A Tech Times analysis published May 24 maps the four AI agent projects generating the most coverage in mid-2026 and arrives at an uncomfortable conclusion: they are not competing with each other. OpenClaw, Hermes Agent, Genspark, and Manus each represent a fundamentally different theory of what an agent business looks like. None has proven the others wrong, and the structural conditions for a single dominant model are in active conflict.

The Four Paradigms

OpenClaw: open-source as infrastructure. Peter Steinberger’s MIT-licensed personal agent hit 370,000 GitHub stars by late May 2026, runs locally on user hardware, and connects to more than 50 messaging platforms. It has no consumer revenue model. Its most revealing public data point: Steinberger ran 100 agents continuously for 30 days and generated a $1.3 million OpenAI token bill, covered by OpenAI itself. Steinberger joined OpenAI in February 2026 to lead personal agents research. The project transferred to an independent foundation with OpenAI as financial sponsor.

Hermes Agent: research lab as distributor. Released February 25, 2026 by Nous Research, Hermes Agent crossed 140,000 GitHub stars in under three months and overtook OpenClaw on May 10 to claim the top spot on OpenRouter’s daily inference rankings, processing 224 billion tokens in a single day against OpenClaw’s 186 billion. NVIDIA positioned the agent as a showcase workload for its RTX and DGX Spark hardware. There is no Hermes Agent subscription. The project exists to drive usage of Nous’s models and inference infrastructure.

Genspark: subscription SaaS. The Palo Alto-based super-agent platform, founded by former Baidu VP Eric Jing, extended its Series B to $385 million and surpassed $200 million in annualized revenue by April 2026, at a $1.6 billion valuation. Research firm Sacra estimated roughly $100 million ARR as of January 2026, with approximately 100,000 paying seats at $30 per user per month. Genspark routes tasks across more than 70 models through a mixture-of-agents orchestration layer.

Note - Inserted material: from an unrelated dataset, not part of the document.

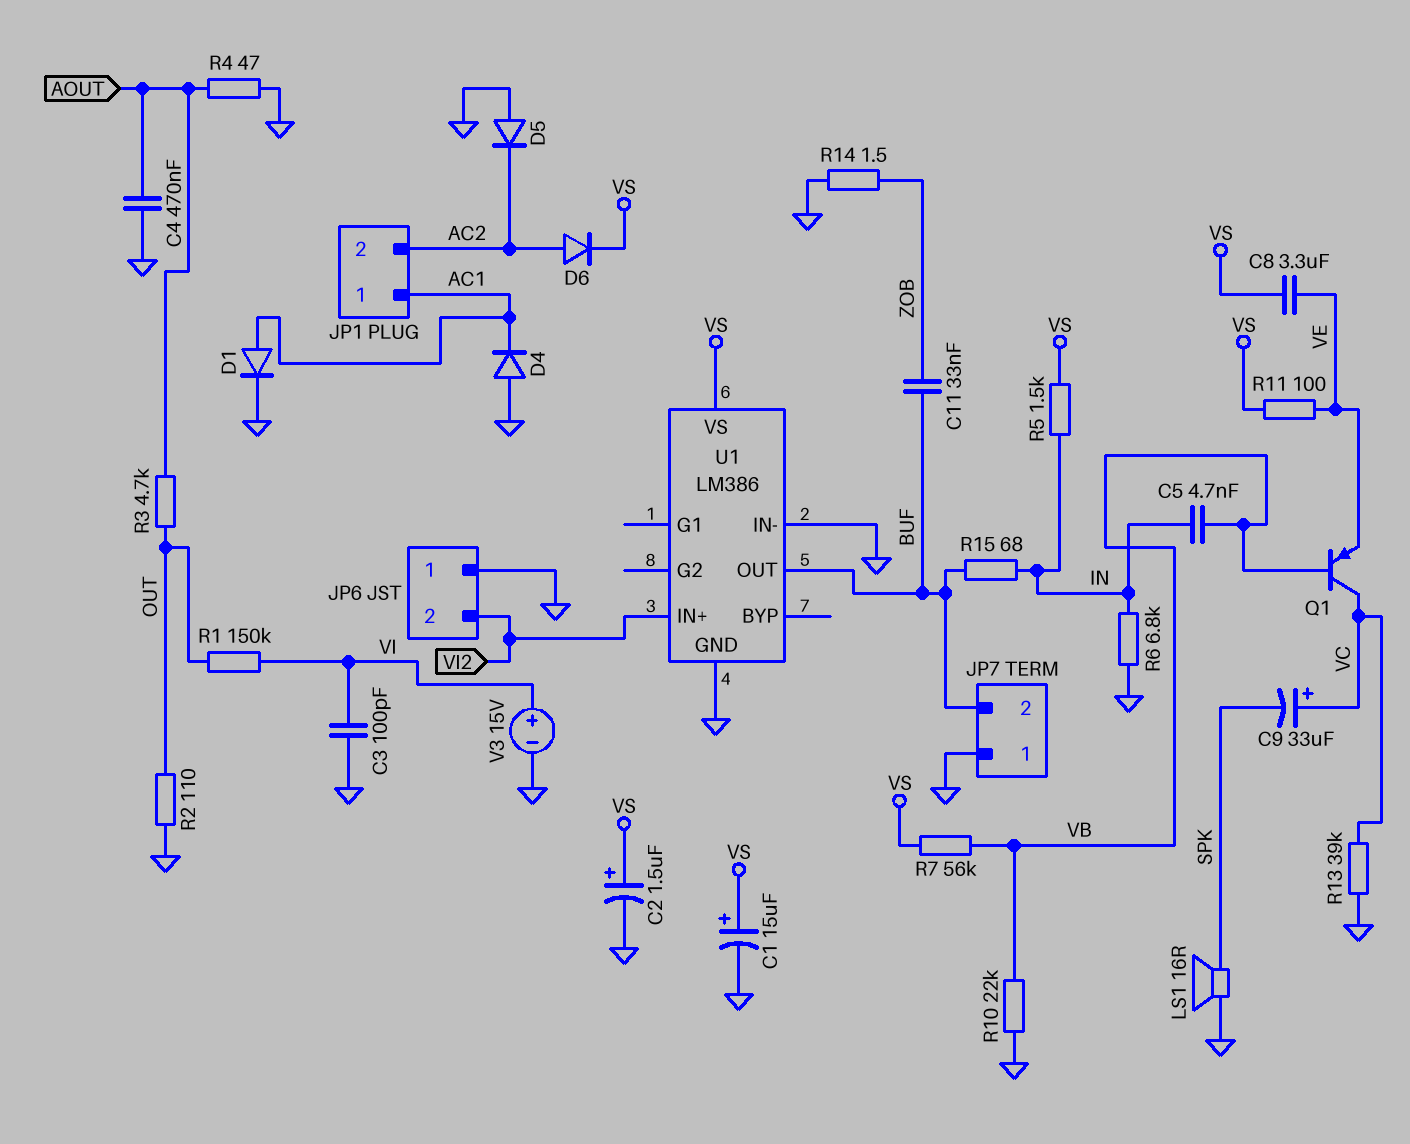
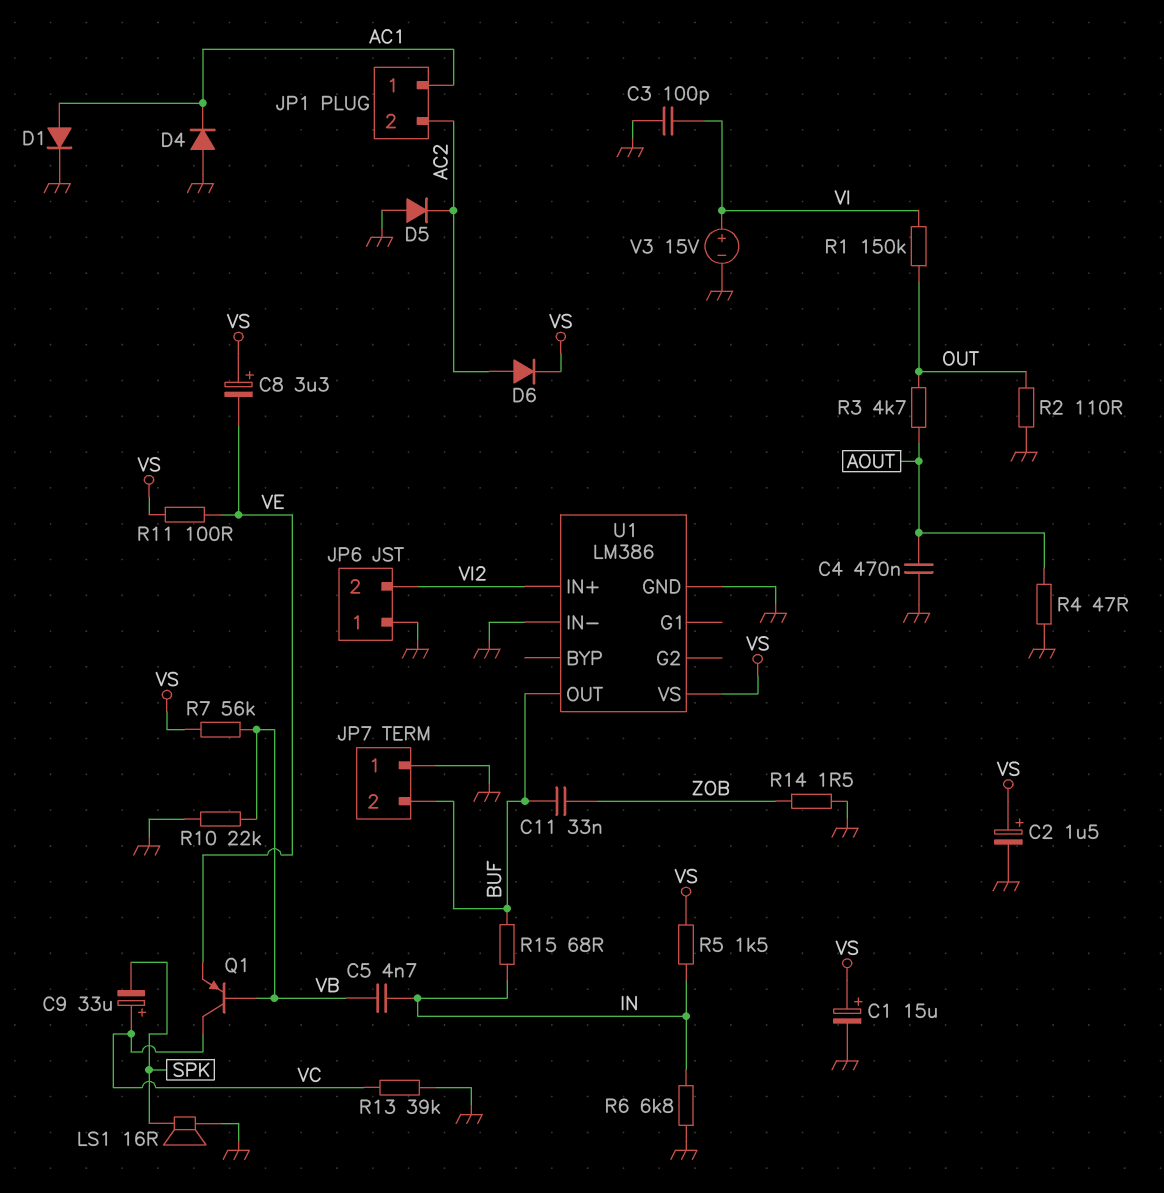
C8: 3.3uF (VE, VS) -> 3.3uF (plus VS, minus VE)

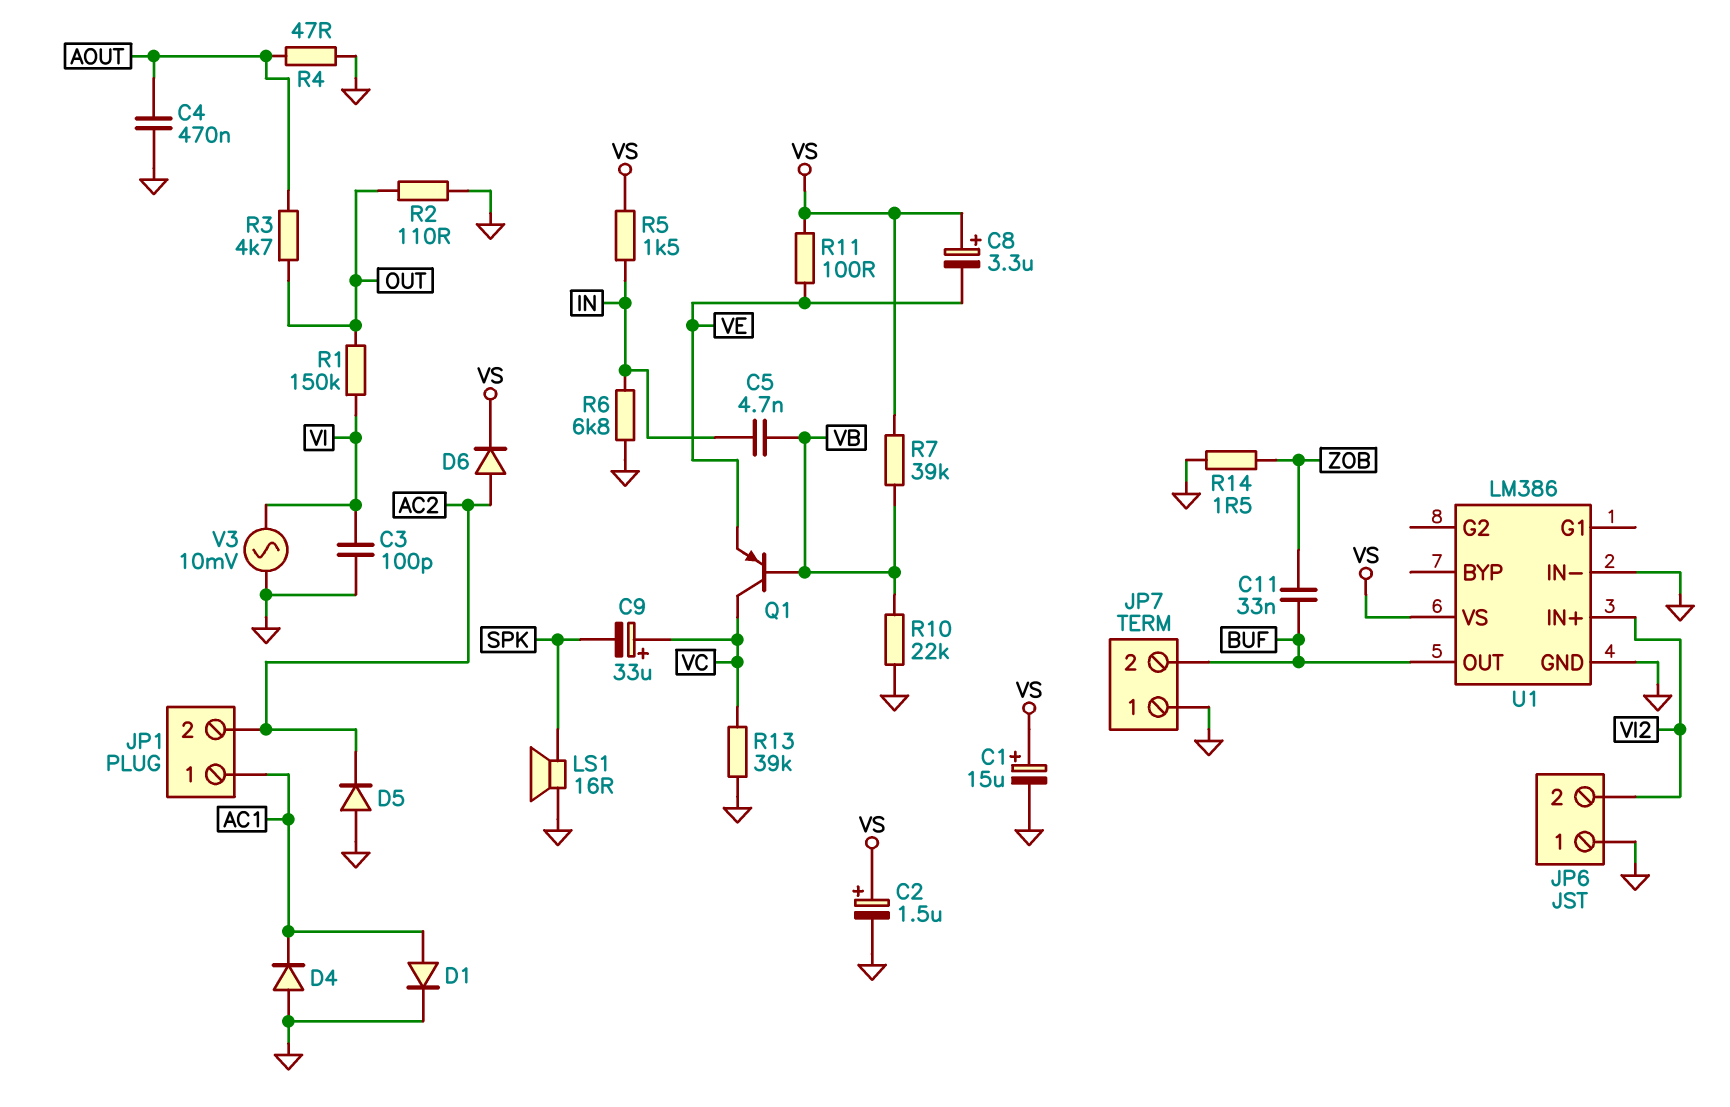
R7: 56k (VB, VS) -> 39k (VB, VS)
R15: 68 (BUF, IN) -> none
V3: 15V (plus VI, minus GND) -> AC 10mV (GND, VI)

Manus: cross-border acquisition. The Wuhan-founded autonomous agent hit $125 million in annualized revenue eight months after its March 2025 launch, then agreed to a $2 billion-plus Meta acquisition in December 2025. China’s NDRC blocked the transaction in April 2026 on national-security grounds. Two co-founders were barred from leaving China during the review.

The Elephant in the Room: Coding Agents

The Tech Times piece makes a point that most agent coverage ignores: the dominant commercial players in the agent layer are coding-tool incumbents. OpenAI’s Codex serves more than 2 million weekly users. Anthropic’s Claude Code reached roughly $1 billion in annualized revenue within six months. Cursor raised $2.3 billion at $29.3 billion in November 2025 and is reportedly in talks for a round above $50 billion. GitHub Copilot has roughly 4.7 million paying users.

Compared to those numbers, the four paradigm projects are small. What they offer instead is strategic clarity about which business model each is testing.

Why This Cannot Resolve Quickly

The structural conflicts between these paradigms are not minor. Open-source distribution at massive scale is incompatible with $30-per-seat pricing. Cross-border acquisitions in the agent category have become geopolitical events, not commercial ones. And foundation labs that release free agents to drive model usage will inevitably compete with the SaaS companies whose models they host.

That last tension is already visible: OpenAI funds OpenClaw while selling Codex, and both target developer workflows.

The Builder’s Dilemma

For anyone building on the agent layer, the practical question is which paradigm your infrastructure depends on. If you build on OpenClaw, you depend on a foundation funded by a company that also sells a competing product. If you build on Hermes, you depend on a research lab whose business model is driving inference volume, not supporting your production workload. If you pay $30/seat for Genspark, you depend on a mixture-of-agents layer that routes across 70+ models from providers who are also building their own agents.

The Tech Times analysis concludes that the winner-take-all pattern from prior software cycles does not map cleanly onto the agent layer. Each paradigm is winning on a different metric: stars, tokens, revenue, acquisition interest. None is winning on the metric the others care about.

That fragmentation is the market signal. Not which project is ahead, but that the question “ahead on what?” still does not have a consensus answer.